§ **Exercises**
1. In the thread about the Summit Viper SS, what bow does the poster who owns both a Bushmaster and a Viper Ultimate SS shoot?
2. Copy the Summit Viper thread verbatim from "I have both" up to and including "(Nov 12, 2007)".

§ **Extract to read**
##########
# Summit vipper ss users for bow



## tjandy (Jun 10, 2005)

It does not hinder any shooting, however I find it noisy.


----------



## bigbuckdn (Sep 19, 2007)

i have a new modle the front bar folds down for sit stand climbing and is a little more out of the way for bow


----------



## Michigan Man (Oct 30, 2006)

*Summit Viper*

The bar isn't to bad for climbing but is really nice once you get up the tree. You feel really secure and you can lay your bow or gun on it. Also you can sit on the bar and face the tree if you want.


----------



## Q2bowyer (Aug 4, 2007)

I have both a Bushmaster and a Viper Ultimate SS. the busmaster I had, and used for several years. Having turned 50 this year I bought the Viper Ultimate SS. I find the stand and sit Viper much easier to use for climbing. The bar does not get in the way but I shoot a short bow. A Matthews DXT. I also find the wrap arround seat to be very comfortable. The openface Bushmaster has gone the way of a lot of my older hunting tools...to my son.


----------



## markcich (Nov 12, 2007)
##########
§ **Input data**
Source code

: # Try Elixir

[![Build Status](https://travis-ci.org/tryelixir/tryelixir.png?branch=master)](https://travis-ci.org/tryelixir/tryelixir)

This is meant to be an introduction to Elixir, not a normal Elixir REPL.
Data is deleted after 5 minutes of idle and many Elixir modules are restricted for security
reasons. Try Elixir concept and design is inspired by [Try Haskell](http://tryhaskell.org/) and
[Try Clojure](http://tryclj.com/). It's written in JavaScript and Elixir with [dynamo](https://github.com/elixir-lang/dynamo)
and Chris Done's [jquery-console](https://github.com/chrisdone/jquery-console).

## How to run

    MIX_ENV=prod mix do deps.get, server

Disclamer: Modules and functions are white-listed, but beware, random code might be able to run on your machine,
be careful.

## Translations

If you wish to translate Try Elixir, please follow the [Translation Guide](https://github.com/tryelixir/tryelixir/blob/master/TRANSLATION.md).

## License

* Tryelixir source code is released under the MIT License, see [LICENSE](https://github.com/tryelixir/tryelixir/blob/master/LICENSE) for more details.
##########
§ **Answers**
1. A Matthews DXT.

2.
I have both a Bushmaster and a Viper Ultimate SS. the busmaster I had, and used for several years. Having turned 50 this year I bought the Viper Ultimate SS. I find the stand and sit Viper much easier to use for climbing. The bar does not get in the way but I shoot a short bow. A Matthews DXT. I also find the wrap arround seat to be very comfortable. The openface Bushmaster has gone the way of a lot of my older hunting tools...to my son.


----------



## markcich (Nov 12, 2007)